### Exercise requirements
Collect every line of the entries below that contains the string "Between", matching case exactly.

### Recorded data
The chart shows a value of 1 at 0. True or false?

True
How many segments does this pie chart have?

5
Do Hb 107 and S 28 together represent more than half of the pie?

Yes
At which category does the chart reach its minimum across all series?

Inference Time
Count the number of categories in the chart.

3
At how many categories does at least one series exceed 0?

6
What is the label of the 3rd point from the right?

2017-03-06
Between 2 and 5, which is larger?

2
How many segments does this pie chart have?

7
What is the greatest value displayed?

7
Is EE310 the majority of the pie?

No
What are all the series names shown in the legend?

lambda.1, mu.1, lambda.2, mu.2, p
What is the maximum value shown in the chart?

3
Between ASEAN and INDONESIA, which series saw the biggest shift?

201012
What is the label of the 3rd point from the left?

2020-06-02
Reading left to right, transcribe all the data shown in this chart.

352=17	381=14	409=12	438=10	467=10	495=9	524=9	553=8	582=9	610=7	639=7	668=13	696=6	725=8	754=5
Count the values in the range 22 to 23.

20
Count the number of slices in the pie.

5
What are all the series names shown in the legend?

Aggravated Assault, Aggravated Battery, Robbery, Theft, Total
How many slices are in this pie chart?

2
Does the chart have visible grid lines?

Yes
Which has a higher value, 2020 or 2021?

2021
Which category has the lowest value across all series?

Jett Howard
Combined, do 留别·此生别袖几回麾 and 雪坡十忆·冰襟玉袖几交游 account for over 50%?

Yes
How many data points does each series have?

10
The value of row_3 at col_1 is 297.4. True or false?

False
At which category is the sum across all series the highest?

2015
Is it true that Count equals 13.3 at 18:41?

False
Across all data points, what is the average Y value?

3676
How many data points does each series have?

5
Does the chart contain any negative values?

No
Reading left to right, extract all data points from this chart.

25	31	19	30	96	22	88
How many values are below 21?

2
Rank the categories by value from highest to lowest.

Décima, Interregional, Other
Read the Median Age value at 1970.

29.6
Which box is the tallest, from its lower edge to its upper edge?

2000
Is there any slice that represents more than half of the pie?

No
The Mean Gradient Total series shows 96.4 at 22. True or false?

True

### Reply
Between 2 and 5, which is larger?
Between ASEAN and INDONESIA, which series saw the biggest shift?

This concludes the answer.